Excerpt provided:
──────

How does a pneumatic brake work in converting applications?

Controlling tension during the conversion of any material is essential to guarantee stability, precision and production continuity. Every material has its own physical characteristics and reacts differently depending on machine conditions. That is why web tension cannot be left uncontrolled.

A pneumatic brake is used because it makes it possible to generate and regulate the braking torque needed to keep the material under control during unwinding. If braking is not correct, web tension becomes unstable and the entire process is affected.

Effective tension control helps prevent material instability, wrinkles, stretching, winding defects and, more generally, reduces production waste and machine downtime.

When tension remains stable and reliable, the material behaves more predictably throughout the line. This leads to better process quality, more accurate converting operations and higher plant efficiency.

──────

Given information:
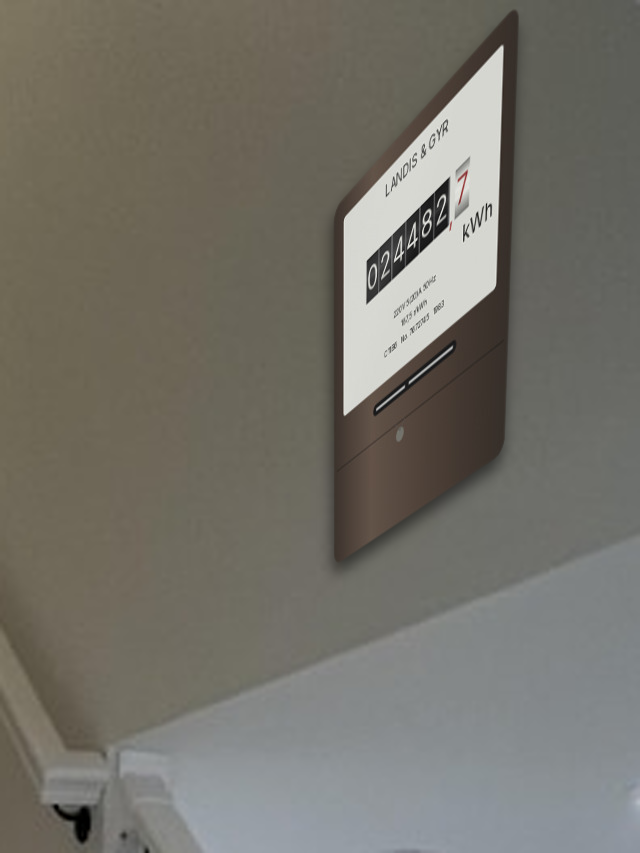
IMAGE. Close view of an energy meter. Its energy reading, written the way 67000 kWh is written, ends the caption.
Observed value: 24482.7 kWh
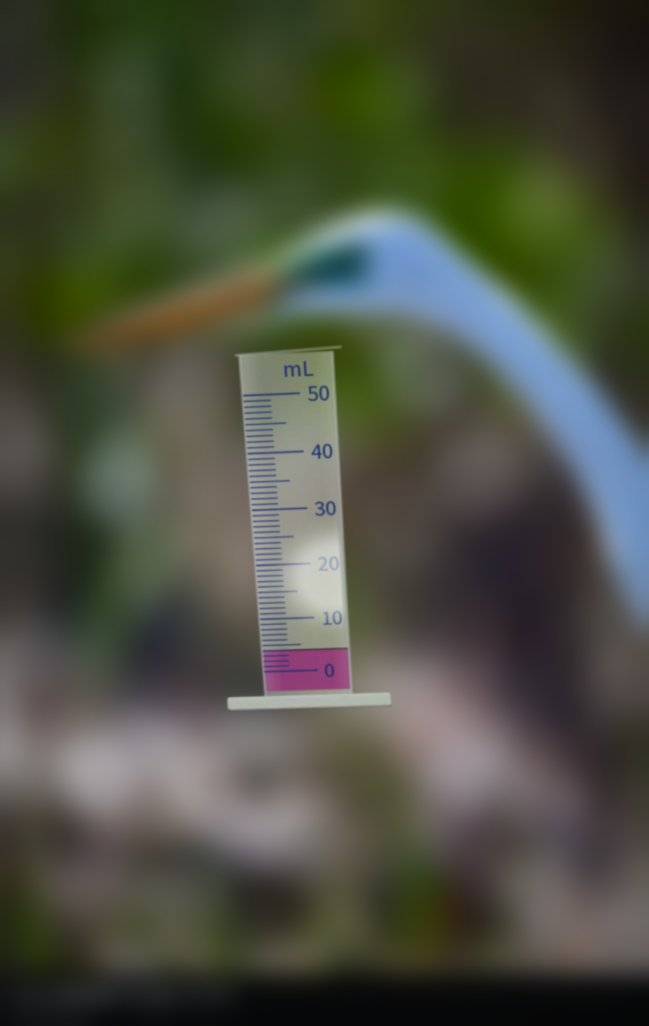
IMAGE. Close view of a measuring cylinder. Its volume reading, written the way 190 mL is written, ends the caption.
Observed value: 4 mL
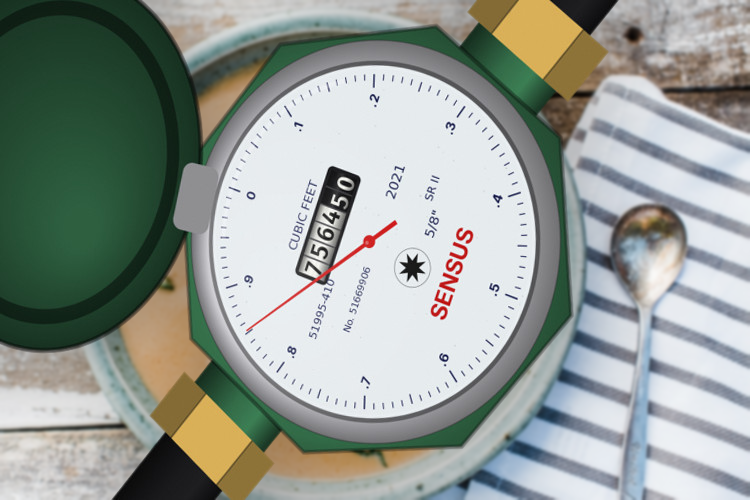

──────

Assignment:
Write out, word for word, the stretch of the pneumatic brake text from "A pneumatic brake is" through "and machine downtime.".

Solved exercise:
A pneumatic brake is used because it makes it possible to generate and regulate the braking torque needed to keep the material under control during unwinding. If braking is not correct, web tension becomes unstable and the entire process is affected.

Effective tension control helps prevent material instability, wrinkles, stretching, winding defects and, more generally, reduces production waste and machine downtime.